+++ LISTED ENTRIES +++

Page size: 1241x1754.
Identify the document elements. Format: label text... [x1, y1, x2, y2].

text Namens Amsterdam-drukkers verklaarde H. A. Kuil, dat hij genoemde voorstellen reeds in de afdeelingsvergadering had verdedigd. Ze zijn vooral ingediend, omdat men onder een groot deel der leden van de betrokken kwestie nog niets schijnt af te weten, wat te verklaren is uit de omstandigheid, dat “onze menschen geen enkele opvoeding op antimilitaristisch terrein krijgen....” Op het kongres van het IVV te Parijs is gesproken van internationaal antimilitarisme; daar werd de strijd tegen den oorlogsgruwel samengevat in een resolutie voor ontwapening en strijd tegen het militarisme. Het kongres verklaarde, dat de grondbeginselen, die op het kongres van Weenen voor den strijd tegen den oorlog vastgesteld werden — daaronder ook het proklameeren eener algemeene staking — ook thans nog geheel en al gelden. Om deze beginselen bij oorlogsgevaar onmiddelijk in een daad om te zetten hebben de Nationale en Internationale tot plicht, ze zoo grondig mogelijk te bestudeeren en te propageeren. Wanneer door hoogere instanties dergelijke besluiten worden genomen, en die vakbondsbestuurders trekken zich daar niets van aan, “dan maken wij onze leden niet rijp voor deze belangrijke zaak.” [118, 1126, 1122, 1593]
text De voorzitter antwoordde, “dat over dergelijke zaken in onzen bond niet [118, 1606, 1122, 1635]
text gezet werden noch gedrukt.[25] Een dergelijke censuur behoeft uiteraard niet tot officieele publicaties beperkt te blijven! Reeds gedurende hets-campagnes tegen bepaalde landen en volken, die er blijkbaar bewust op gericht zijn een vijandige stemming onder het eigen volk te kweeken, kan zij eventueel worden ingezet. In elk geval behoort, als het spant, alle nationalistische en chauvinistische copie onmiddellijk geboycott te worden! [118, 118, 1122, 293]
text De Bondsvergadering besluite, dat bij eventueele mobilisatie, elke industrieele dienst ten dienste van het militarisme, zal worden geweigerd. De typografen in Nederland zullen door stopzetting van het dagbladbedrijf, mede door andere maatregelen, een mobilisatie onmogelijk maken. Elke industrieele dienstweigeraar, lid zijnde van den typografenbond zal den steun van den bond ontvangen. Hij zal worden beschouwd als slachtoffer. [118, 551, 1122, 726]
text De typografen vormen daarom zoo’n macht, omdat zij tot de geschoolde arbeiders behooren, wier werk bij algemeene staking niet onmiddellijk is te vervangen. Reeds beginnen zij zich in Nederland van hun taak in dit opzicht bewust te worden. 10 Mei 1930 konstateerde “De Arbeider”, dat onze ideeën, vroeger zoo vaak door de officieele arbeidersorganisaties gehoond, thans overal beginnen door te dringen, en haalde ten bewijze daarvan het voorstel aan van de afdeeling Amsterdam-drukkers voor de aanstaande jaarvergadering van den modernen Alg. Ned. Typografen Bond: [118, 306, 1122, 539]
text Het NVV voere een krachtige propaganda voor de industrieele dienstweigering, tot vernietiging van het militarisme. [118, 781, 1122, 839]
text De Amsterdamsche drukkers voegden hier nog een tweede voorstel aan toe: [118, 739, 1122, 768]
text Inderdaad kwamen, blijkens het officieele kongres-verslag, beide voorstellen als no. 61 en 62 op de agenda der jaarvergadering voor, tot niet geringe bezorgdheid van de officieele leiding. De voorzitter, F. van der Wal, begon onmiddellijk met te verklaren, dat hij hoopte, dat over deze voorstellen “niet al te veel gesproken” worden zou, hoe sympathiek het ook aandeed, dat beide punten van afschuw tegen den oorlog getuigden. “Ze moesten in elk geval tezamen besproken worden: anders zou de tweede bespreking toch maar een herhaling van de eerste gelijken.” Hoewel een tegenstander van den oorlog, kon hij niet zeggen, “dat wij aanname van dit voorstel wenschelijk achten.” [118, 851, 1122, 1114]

+++

*YOUR OBJECTIVE:* Read the entries above, then pull out the lines that include "Nederland".

*ANSWER SECTION:*
text De Bondsvergadering besluite, dat bij eventueele mobilisatie, elke industrieele dienst ten dienste van het militarisme, zal worden geweigerd. De typografen in Nederland zullen door stopzetting van het dagbladbedrijf, mede door andere maatregelen, een mobilisatie onmogelijk maken. Elke industrieele dienstweigeraar, lid zijnde van den typografenbond zal den steun van den bond ontvangen. Hij zal worden beschouwd als slachtoffer. [118, 551, 1122, 726]
text De typografen vormen daarom zoo’n macht, omdat zij tot de geschoolde arbeiders behooren, wier werk bij algemeene staking niet onmiddellijk is te vervangen. Reeds beginnen zij zich in Nederland van hun taak in dit opzicht bewust te worden. 10 Mei 1930 konstateerde “De Arbeider”, dat onze ideeën, vroeger zoo vaak door de officieele arbeidersorganisaties gehoond, thans overal beginnen door te dringen, en haalde ten bewijze daarvan het voorstel aan van de afdeeling Amsterdam-drukkers voor de aanstaande jaarvergadering van den modernen Alg. Ned. Typografen Bond: [118, 306, 1122, 539]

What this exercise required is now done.